Some claim to still know the spells that must be used to rework Valyrian steel, and some master armorers have revealed their ability to properly reforge it (I: 235. III: 359)
We get questions from time to time about sword maintenance. This post will henceforth serve as a location for such information.
Presently we make swords out of three materials, maintenance needs will depend on the material.
If your sword is made from stainless steel, such as Longclaw or book Ice it needs almost no maintenance. Stainless steel isn’t fully rust proof, over a very long period of time it can still show some corrosion. You should do your best to keep it out of water and keep fingerprints off it. The acid in a fingerprint can, if left on the blade over a long period (months, years), still mark it. But generally, hanging up, unless someone touches it, you need to do nothing.
High Carbon Steel
If your sword is made from high carbon steel, such as book Needle, show Ice, Robb Sword, or anything in Damascus it needs maintenance. Ambient humidity can cause pitting, as well as actual water and finger prints. The blade should be wiped with a soft cloth after any handling, and you should keep it oiled or waxed regularly. Mineral oil works, as well as any oil sold or labeled for use with knives or guns, do not use a vegetable oil. For a more long term solution a product called Renaissance Wax is available. If the sword becomes pitted or rusted you will need to polish it with a product like Metal Glo or Bar Keeper’s Friend. The Bar Keeper’s Friend powder (get the powder kind) works very well with a scrubbing sponge (such as Scotch Brite) at removing rust or pitting. Just make sure you wipe the blade off thoroughly immediately after you finish and even rinse it with water, as leaving the cleaner on it can cause even more corrosion. Then dry dry dry thoroughly, and coat with oil. High carbon steel swords will ship to you with an oil coating on, but even that is not foolproof, so they should not be stored long term.
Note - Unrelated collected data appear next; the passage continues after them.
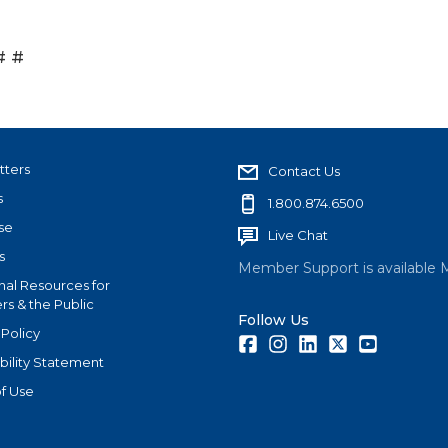
# #
tters
Contact Us
s
1.800.874.6500
se
Live Chat
s
Member Support is available 
nal Resources for
s & the Public
Follow Us
 Policy
Facebook
Instagram
LinkedIn
Twitter
Youtube
bility Statement
f Use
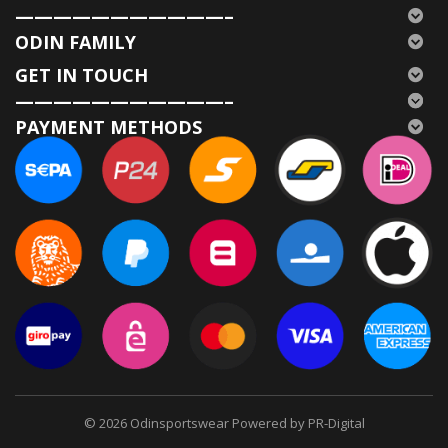
———————————–
ODIN FAMILY
GET IN TOUCH
———————————–
PAYMENT METHODS
© 2026
Odinsportswear Powered by PR-Digital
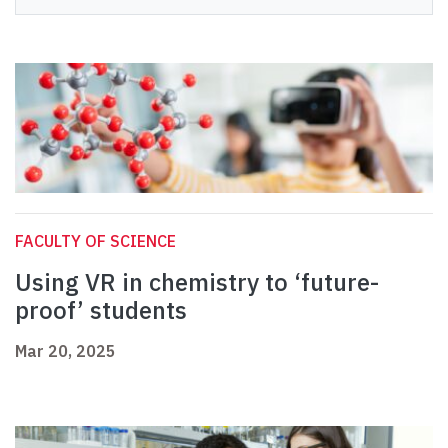
FACULTY OF SCIENCE
Using VR in chemistry to ‘future-
proof’ students
Mar 20, 2025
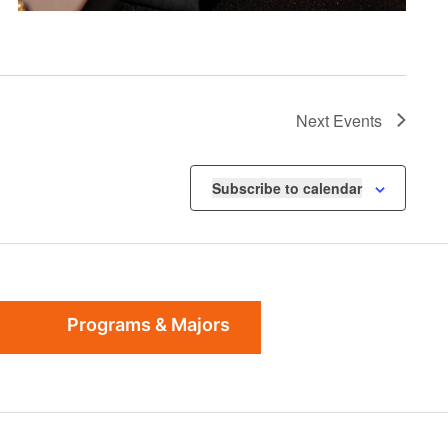
Next
Events
Subscribe to calendar
Programs & Majors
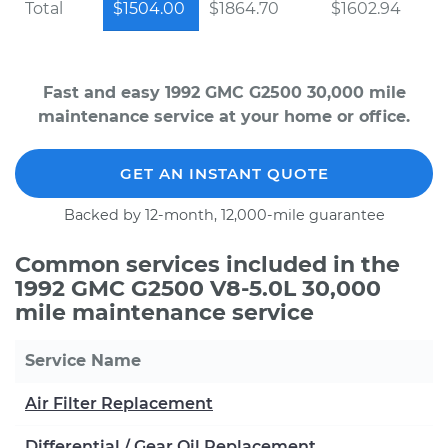
Total
$1504.00
$1864.70
$1602.94
Fast and easy 1992 GMC G2500 30,000 mile
maintenance service at your home or office.
GET AN INSTANT QUOTE
Backed by 12-month, 12,000-mile guarantee
Common services included in the
1992 GMC G2500 V8-5.0L 30,000
mile maintenance service
Service Name
Air Filter Replacement
Differential / Gear Oil Replacement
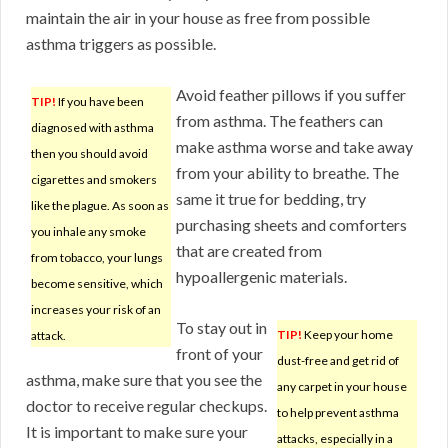
maintain the air in your house as free from possible
asthma triggers as possible.
Avoid feather pillows if you suffer
TIP!
If you have been
from asthma. The feathers can
diagnosed with asthma
make asthma worse and take away
then you should avoid
from your ability to breathe. The
cigarettes and smokers
same it true for bedding, try
like the plague. As soon as
purchasing sheets and comforters
you inhale any smoke
that are created from
from tobacco, your lungs
hypoallergenic materials.
become sensitive, which
increases your risk of an
To stay out in
TIP!
Keep your home
attack.
front of your
dust-free and get rid of
asthma, make sure that you see the
any carpet in your house
doctor to receive regular checkups.
to help prevent asthma
It is important to make sure your
attacks, especially in a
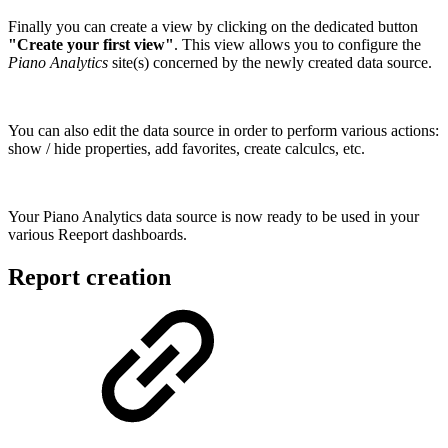
Finally you can create a view by clicking on the dedicated button
"Create your first view"
. This view allows you to configure the
Piano Analytics
site(s) concerned by the newly created data source.
You can also edit the data source in order to perform various actions:
show / hide properties, add favorites, create calculcs, etc.
Your Piano Analytics data source is now ready to be used in your
various Reeport dashboards.
Report creation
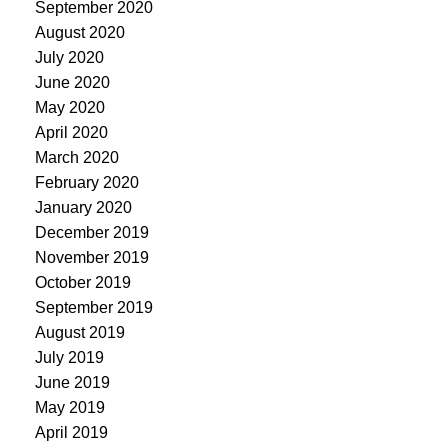
September 2020
August 2020
July 2020
June 2020
May 2020
April 2020
March 2020
February 2020
January 2020
December 2019
November 2019
October 2019
September 2019
August 2019
July 2019
June 2019
May 2019
April 2019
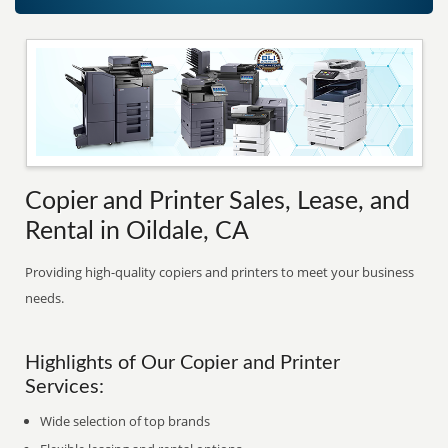
Copier and Printer Sales, Lease, and
Rental in Oildale, CA
Providing high-quality copiers and printers to meet your business
needs.
Highlights of Our Copier and Printer
Services:
Wide selection of top brands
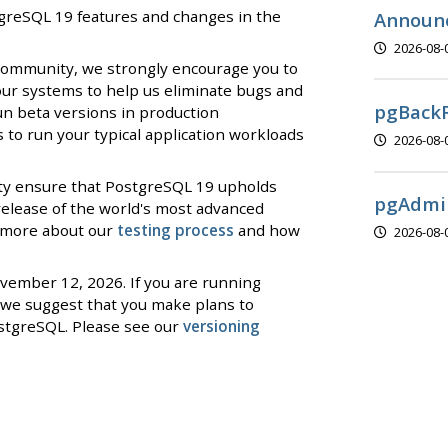
stgreSQL 19 features and changes in the
Announc
2026-08-
 community, we strongly encourage you to
our systems to help us eliminate bugs and
pgBackR
un beta versions in production
to run your typical application workloads
2026-08-
ty ensure that PostgreSQL 19 upholds
pgAdmin
 release of the world's most advanced
d more about our
testing process
and how
2026-08-
ovember 12, 2026. If you are running
we suggest that you make plans to
stgreSQL. Please see our
versioning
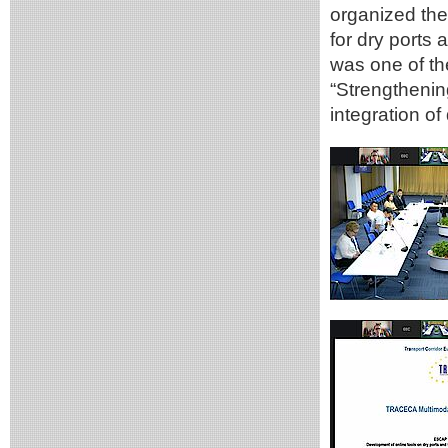
organized th
for dry ports 
was one of th
“Strengthenin
integration of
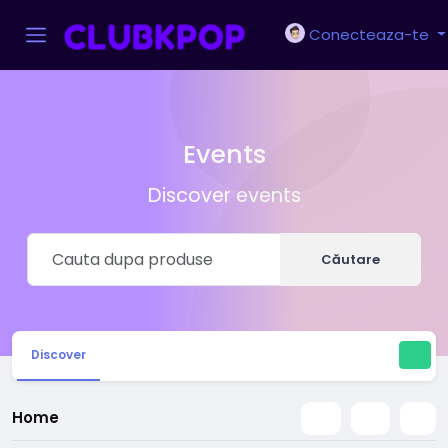
Conecteaza-te
Events
Discover events
Căutare
Discover
Home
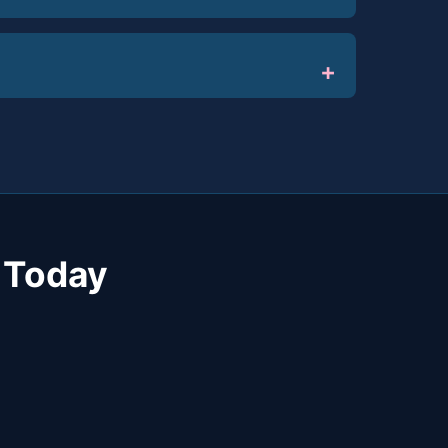
 Today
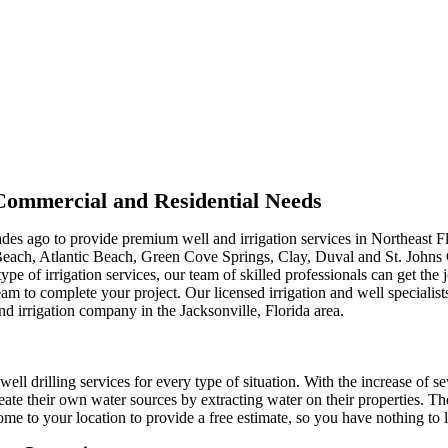
r Commercial and Residential Needs
ades ago to provide premium well and irrigation services in Northeast F
Beach, Atlantic Beach, Green Cove Springs, Clay, Duval and St. Johns
type of irrigation services, our team of skilled professionals can get th
m to complete your project. Our licensed irrigation and well specialist
nd irrigation company in the Jacksonville, Florida area.
well drilling services for every type of situation. With the increase of s
ate their own water sources by extracting water on their properties. Th
me to your location to provide a free estimate, so you have nothing to l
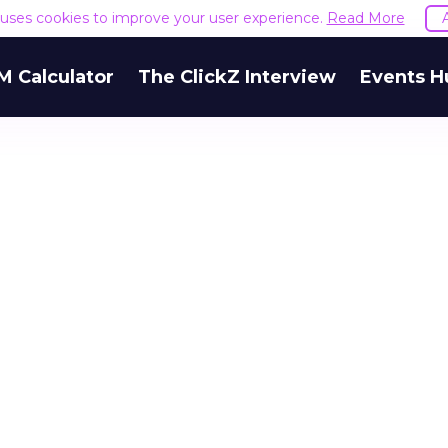
e uses cookies to improve your user experience.
Read More
M Calculator
The ClickZ Interview
Events H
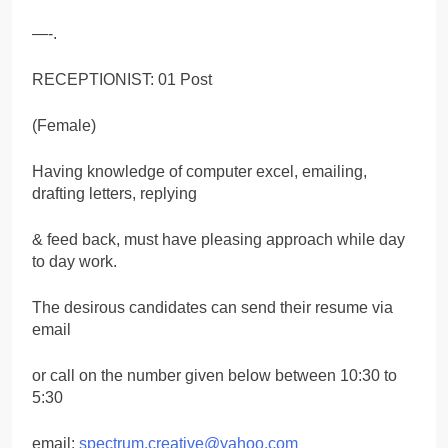
—-.
RECEPTIONIST: 01 Post
(Female)
Having knowledge of computer excel, emailing,
drafting letters, replying
& feed back, must have pleasing approach while day
to day work.
The desirous candidates can send their resume via
email
or call on the number given below between 10:30 to
5:30
email:
spectrum.creative@yahoo.com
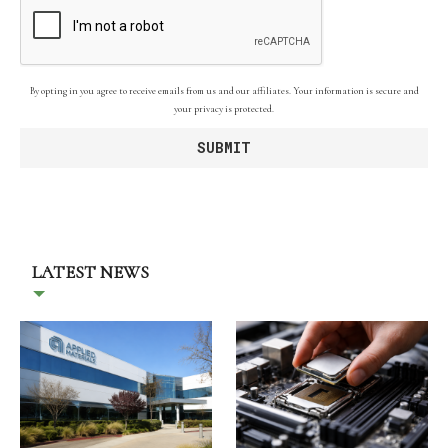
By opting in you agree to receive emails from us and our affiliates. Your information is secure and
your privacy is protected.
LATEST NEWS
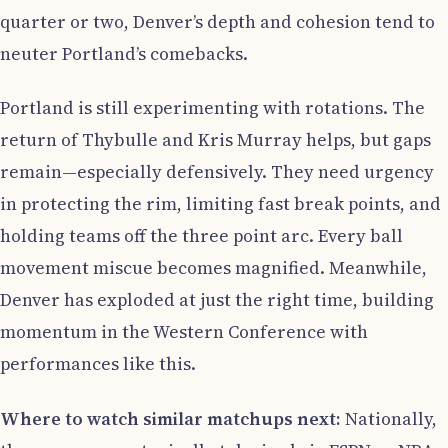
quarter or two, Denver’s depth and cohesion tend to
neuter Portland’s comebacks.
Portland is still experimenting with rotations. The
return of Thybulle and Kris Murray helps, but gaps
remain—especially defensively. They need urgency
in protecting the rim, limiting fast break points, and
holding teams off the three point arc. Every ball
movement miscue becomes magnified. Meanwhile,
Denver has exploded at just the right time, building
momentum in the Western Conference with
performances like this.
Where to watch similar matchups next:
Nationally,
Damascus steel is a blend of two types of high carbon steel, so all that is true for high carbon steel is true for damascus steel. Except because it is so much more valuable you should be even more vigilant. Also, if your damascus does get blemished, be careful when polishing so that you do not wear off the patina. Test the polish first in a small spot.
All our handle parts have a protective finish and should not need any maintenance.